## EXERCISE INPUT
--- START ---

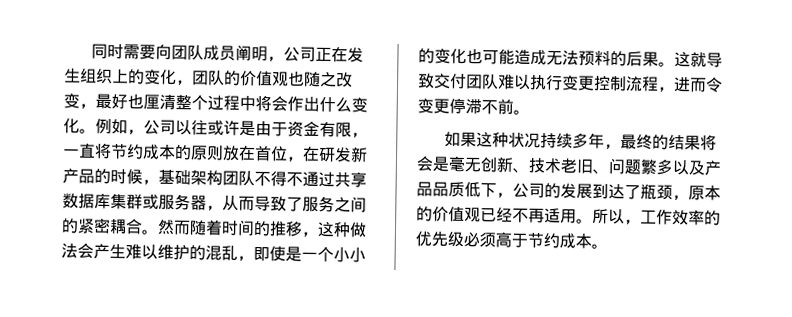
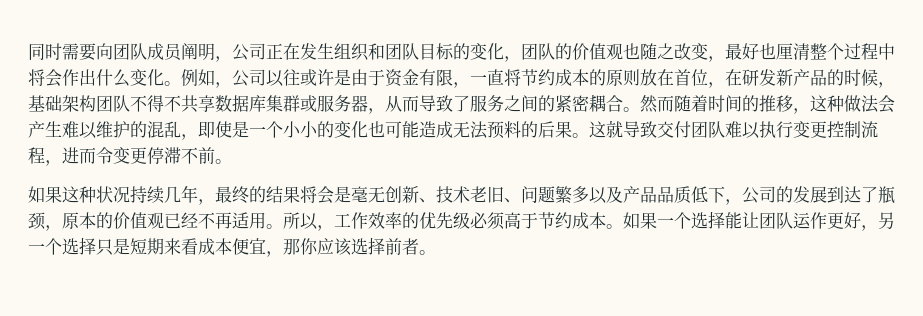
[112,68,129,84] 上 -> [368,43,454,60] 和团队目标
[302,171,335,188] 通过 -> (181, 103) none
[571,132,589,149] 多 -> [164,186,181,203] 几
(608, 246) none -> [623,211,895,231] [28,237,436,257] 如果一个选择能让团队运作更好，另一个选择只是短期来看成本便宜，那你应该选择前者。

--- END ---
--- START ---

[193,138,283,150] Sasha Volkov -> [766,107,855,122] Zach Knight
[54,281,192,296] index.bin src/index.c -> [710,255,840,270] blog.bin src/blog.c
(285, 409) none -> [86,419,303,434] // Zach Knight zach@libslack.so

--- END ---

## WHAT YOU NEED TO DO
Above are some lines. Repeat exactly, and only, those from the line that has "[193,138,283,150] Sasha Volkov" through the line that has "(285, 409) none".

## ANSWER TO THIS EXERCISE
[193,138,283,150] Sasha Volkov -> [766,107,855,122] Zach Knight
[54,281,192,296] index.bin src/index.c -> [710,255,840,270] blog.bin src/blog.c
(285, 409) none -> [86,419,303,434] // Zach Knight zach@libslack.so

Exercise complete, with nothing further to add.